FakePlasticTrees · 31/10/2010 09:50

Hi LittleAmy,

I hope you're feeling better this morning. Just wanted to reply to your comment about DD getting upset when you argue - it's the noise. DS was 6 months old during the world cup - when England scored and DH cheered, DS screamed the place down and looked terrified. They just don't like loud noises, and if you're holding her, she'll feel the tension from you.

It's normal to want to get your hair done. Seriously, you can't go 5 years before you have your hair cut or have a wax. If this was the first time your DH was left alone with your DD then it will have been stressful for him, but actually, it would be more selfish of you to withold your DD from her father - little girls should get on well with their Daddy. It will be easier next time.

So get on to the hairdressers tomorrow when they open and make your return appointment for 6 weeks time.

I agree with the others regarding a routine, I found it was easier for me, but also DH - I could write out for DH times and what needed to be done, so if DS was getting stroppy, he could see that it was time for milk, or time for a sleep etc. Made it easier for him to be in charge without contacting me.

And of course, rather unfortunately, the hairdressers I go to is in a location where I can never get a mobile signal... Wink

TrappedinSuburbia · 31/10/2010 12:58

Yes, 'forget' your phone the next time you get out without dd.

I had pnd as well, I think it was lustral I was on, don't know the generic name.

Can you talk to your dh and tell him how desperately difficult you are finding things and please try and speak to a different GP, that one sounds shocking!

It is very hard at the start and no-one tells you, I also thought my baby would be better off adopted, but guess what, im not perfect but im still his mum and we've both survived nearly 6 years later.

And I know others may not agree, but I found breastfeeding very stressful and wasn't very good at it, because of the effect it was having on me, hv recommended I bottle fed ds and tbh it relieved a lot of stress for me. I know its a very personnal decision, but just a thought.

wannabeglam · 31/10/2010 14:46

I'm big into breastfeeding, but if it was making my life hell I'd stop. At the end of the day your baby needs nourishment and formula provides that. I remember being told the first 13 weeks (God knows why) were the most important in breastfeeding.

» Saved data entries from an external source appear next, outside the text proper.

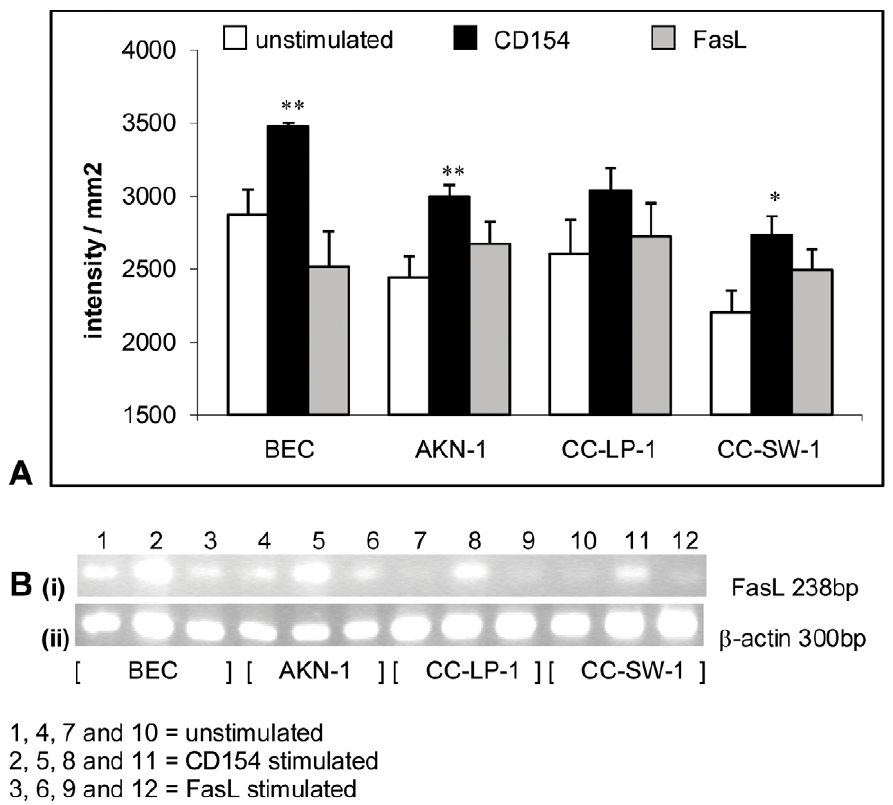
Figure 2. Fas ligand induction to promote apoptosis assessed by RT-PCR at 4 hours. Cells were grown in culture media alone, stimulated with srh CD154 at 1 m g/ml or srh FasL at 50 ng/ml for 4 hours. (a) densitometry scanning data for FasL PCR gels at 4 hours. n=4 + / 2 standard error of the mean. (b i) a representative FasL PCR gel and (b ii) the corresponding b -actin gel. *p , 0.05, **p , 0.01 as compared to untreated controls.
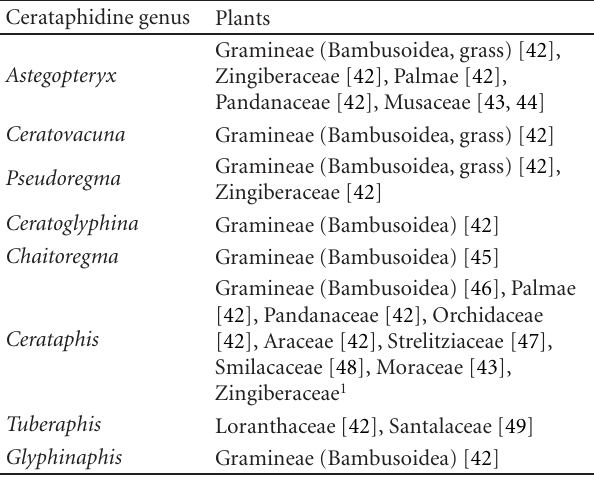
Table 2: Secondary hosts of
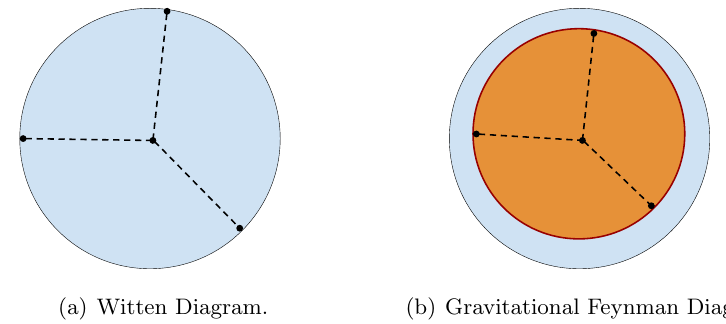
Figure 7 . Summation of 1 e(cid:11)ects (cid:13)uctuates the boundary of Witten N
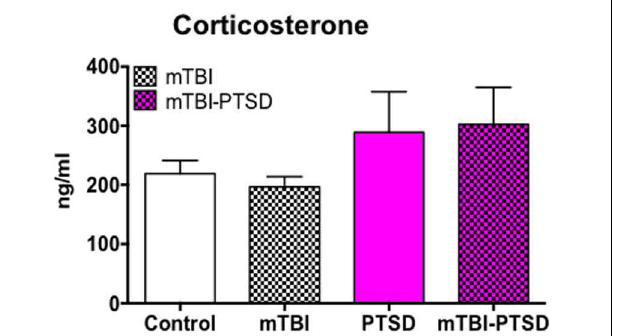
FIGURE 5 | Neuroendocrine response to mTBI and PTSD. Plasma baseline levels of corticosterone showed a trend toward increase in PTSD and mTBI-PTSD only animals ( > + 70ng/ml) compared to control. This trend did not reach statistical significance after analyses with Krukal Wallis-One Way ANOVA followed by Dunn’s correction for multiple testing. mTBI animals showed a similar baseline level of corticosterone as controls. Data are presented as mean ± SEM. ( N =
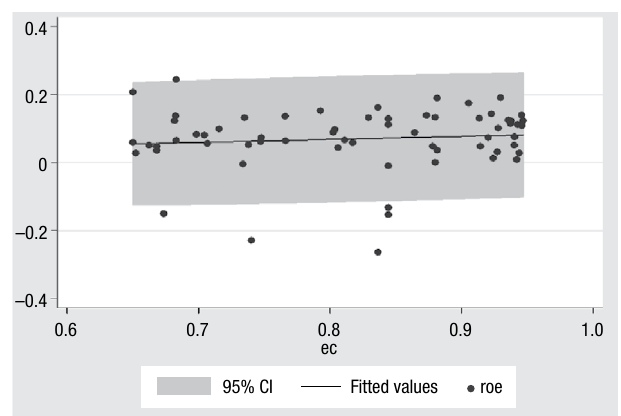
Fig. 1. ROA and Cost Efficiency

Swangirl · 31/10/2010 15:28

Hi
Lots of people have posted lots of helpful and supportive messages.
Having a young baby is hard work as you know but things verrry slowly start to get better as baby becomes more independent of you.
Talk to your DH about how you feel. Talk to your HV about referring you to Home-startSo that you can have couple of hours break once a week. I have a homestart volunteer and she is wonderful and the break is nice too.
I really feel for you and Sort of know how you feel about the isolation. I wish I could help you more. Please talk to someone and I would change you G.P he sounds not very useful.
please take care of yourself sneak off and have a bath when Baby is asleep or just do something for you no matter how trivial it seems.